We’ve reported on the Duct-Tape Bandit who wrapped his head in duct tape, the idiot who tried to rob a California drive-thru with fresh cookie dough smeared over his face, and another weirdo in England who covered himself from head to foot in a colorful “skin” of baking-flour paste and ketchup. Now, we pause to honor the creative genius of Robert C. Lavery.

It is unknown if Brilliant Bobby used a trowel to plaster his entire noggin with lumpy drywall compound before sticking up the New Cumberland Federal Credit Union in Fairview Township, Penn., but witnesses reported that his own momma would never have recognized him. It worked pretty well, and he scampered away with $7,910 in his lunch bag. It was obvious he had taken pains to look about as nondescript as possible with his choice of clothing, and he should have gone to the same lengths with his getaway car.

Apparently there aren’t that many distinctive Rusty Wallace NASCAR license plates tooling around Fairview Township. Several witnesses noticed it, and then put two and two together with the news of the bank robbery. Bobby and his driver, Robert Miller, were still cleaning up drywall mush when the cops arrived.

Lost Dope

Federal agents reportedly “felt sure there was something fishy” about Leroy Carr, but they couldn’t pin anything on him. On four occasions over a period of months, he was stopped while either coming back from Canada or lurking near the border with thousands of dollars in cash, night-vision goggles and a GPS device programmed with coordinates along a known drug-smuggling trail. Something fishy?

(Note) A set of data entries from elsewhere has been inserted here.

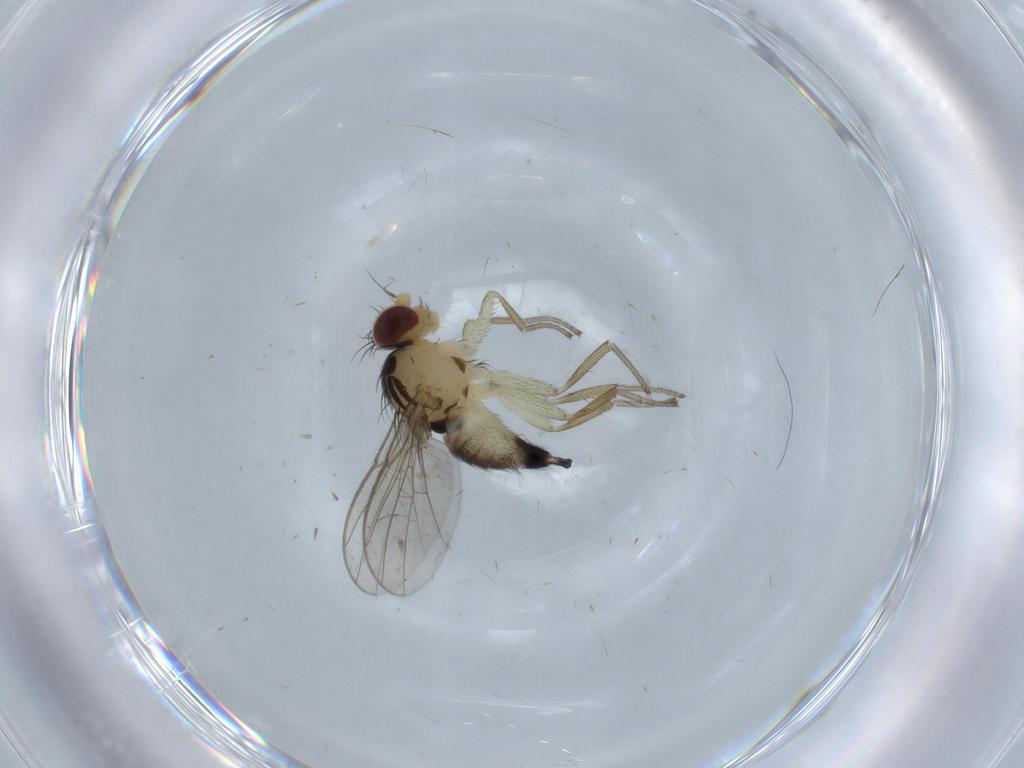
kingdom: Animalia
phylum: Arthropoda
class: Insecta
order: Diptera
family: Agromyzidae
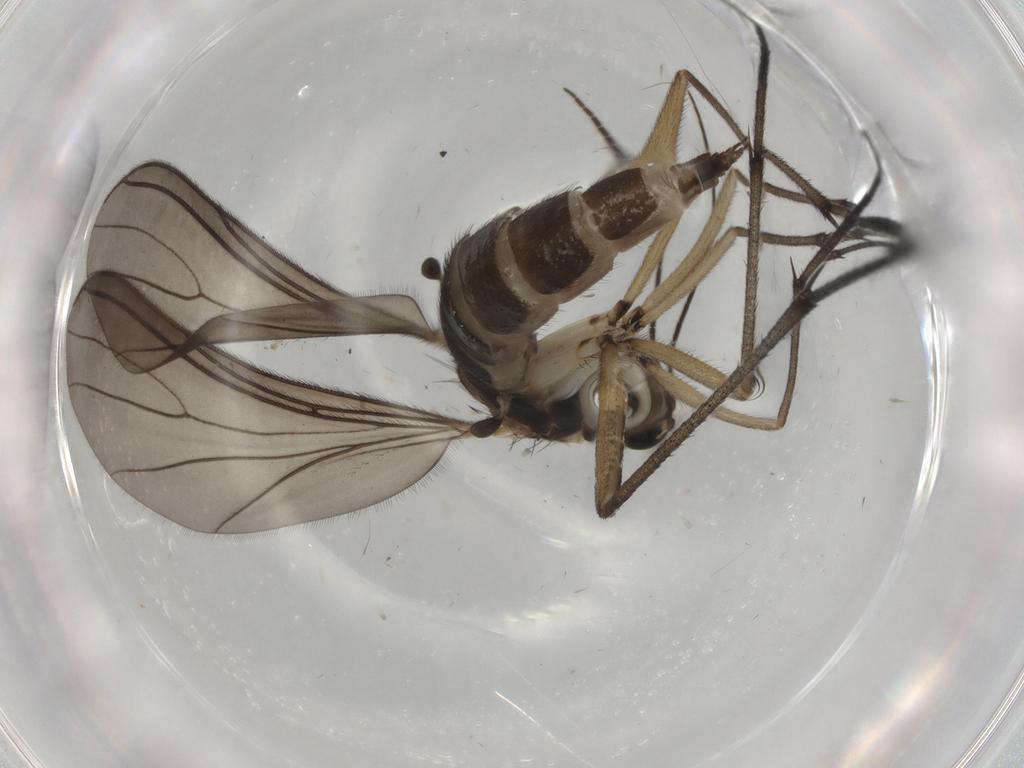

Each time, Carr just smiled and kept his mouth shut, and was released without charges. Then he called the feds to ask if they had found his cocaine stash.

Carr explained that he had hidden two blue backpacks containing 68 pounds of cocaine in the woods near a Boy Scout Camp just south of the border. He returned the following day to pick ’em up, but he couldn’t find them. He was hoping the feds had found his dope, and they would put out some kind of news release saying the cocaine had been seized. That way, Carr said, his “employers” might believe his “lost dope” story. He figured they would otherwise think he had stolen their drugs and they’d sort of stuff him in a shallow hole somewhere.

The problem for the feds was that even with Carr’s weird confession, they couldn’t arrest him without some evidence that the cocaine actually existed. That proof came two weeks later, when a Boy Scout stumbled across Carr’s coke, packaged just as he had described it.

Officers promptly scooped up Stupid, probably saving him from execution at the hands of his employers, and assuring him of “three hots and a cot” for several years.

It Ain’t Over Yet!

Former New York Governor Eliot Spitzer, who seemed to be on a campaign to earn a place in the Guinness Book of World Records for strangest laws and policies, suffered a setback — before his really big setback — in his battle to issue New York driver’s licenses to illegal aliens. Oh, of course he didn’t call ’em that — such a phrase might make illegal aliens feel “illegal” — or even alienate them!

First, Spitzer proposed simply issuing driver’s licenses to “unsolicited guests” without all that messy proof and documentation that citizens have to go through. All they would have to do is say, “I’m an illegal alien.” Of course, they wouldn’t have to say it in English; translators would be provided at taxpayers’ expense.

New York, by the way, does not consider driver’s licenses issued by any other state to be proof of identity. Spitz was shot down on this plan by the federal government, which let him know that if he did as he planned, New York driver’s licenses would not be accepted as identity by federal agencies — or by the airlines. That includes agencies like ATF, like, for the purchase of firearms. Under the original plan, illegal aliens might be accommodated, but New York residents who are U.S. citizens couldn’t fly anywhere or buy guns. Come to think of it, that might have been part of Spitzer’s plan all along.

Next, The Former Gov proposed to issue different kinds of licenses: one variety to “real” citizen-residents, and another kind to “other” residents. “Real” residents would receive — get this — “Real ID.” The others would get what? “Unreal ID,” perhaps? He didn’t clarify.